We are aware that there are logistical and financial challenges to enabling Border Force to collect biometrics routinely from all passengers on arrival and departure, but there are also substantial benefits, including helping to match illegal migrants and asylum seekers leaving the country, thereby giving a clearer picture of those who are overstaying through more accurate migration figures. We would be interested in hearing how the Government are thinking about biometrics more broadly in the context of their not extending the power to capture biometrics more widely in the Bill.
Working out the potential for electronic borders and a more sophisticated approach to the hundreds of millions of journeys that cross our borders every year is an important part of the day job of my hon. Friend the Member for Feltham and Heston. This is a more limited clause, but we are certainly investigating the potential, costs and benefits of a much more digitalised border. We are not about to introduce that through this Bill, but there will be more to be said when that work has been done in due course.
We understand the potential for making border crossings much more convenient for everybody while having more robust information about who has crossed borders, and when and where they were crossed.
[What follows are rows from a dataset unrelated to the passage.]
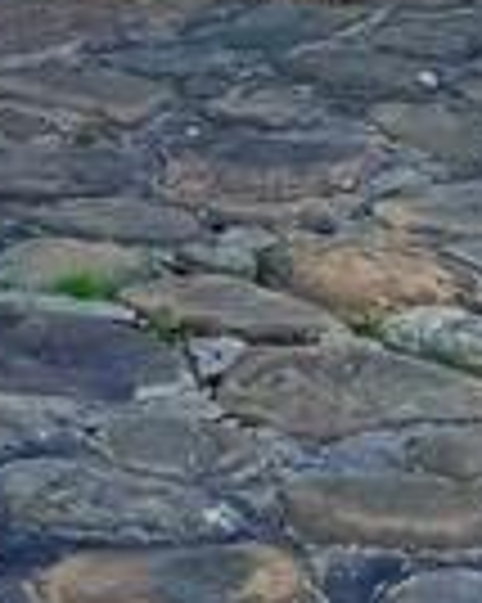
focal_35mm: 179
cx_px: -212
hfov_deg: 8.5
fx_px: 3196
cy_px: -860
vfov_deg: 9.5
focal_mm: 6.76
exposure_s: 1/1076
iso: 80
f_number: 1.78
Some of this is about goods, trailers and a range of other things crossing borders, and ensuring that we have information on when people smugglers and clandestines cross borders, too.
Clause 36 will enable the biometrics of persons detained in Scotland under schedule 8 to the Terrorism Act 2000 and schedule 3 to the Counter-Terrorism and Border Security Act 2019 to be taken at ports, thereby bringing the position in Scotland into line with that in England, Wales and Northern Ireland.
Those schedules allow an examining officer—a constable, or a designated immigration or customs officer—to stop, question, search and detain a person at a port, or at the border area in Northern Ireland, for the purposes of determining whether the person appears to be a person who is, or has been, engaged in terrorism or hostile activity. An examining officer may stop and question a person whether or not there are grounds for suspecting that the person is, or has been, engaged in terrorism or hostile activity. Those are important powers that allow counter-terrorism police officers to detect, disrupt and deter terrorism and hostile activity at the border.
The powers for taking biometrics in Scotland are contained in paragraph 20 of schedule 8 to the 2000 Act and paragraph 42 to schedule 3 of the 2019 Act. Clause 36 amends those paragraphs, removing the unnecessary restriction unique to Scotland that requires that those detained under those powers are taken to a police station to have their biometrics taken. The clause will allow biometrics to be taken much more easily and quickly in situ, rather than the person having to be transported to a police station.
Clause 36, as the Minister has laid out, extends biometrics powers to ports in Scotland. As we understand it, immigration enforcement already has the power to take biometrics from people arrested in the UK, including at ports, if they are suspected of having entered or remained in the UK illegally. How does the Minister think that the clause will add to existing operational powers?
It is a lacuna in Scotland rather than a problem elsewhere. It is simply that, in Scotland, biometrics cannot be taken except in a police station. In his 2020 report on the operation of the Terrorism Acts 2000 and 2006, the independent reviewer of terrorism legislation recommended that we address the issue. We saw the Bill as an opportunity to deal with what is obviously an unintended kink, so we are ironing it out.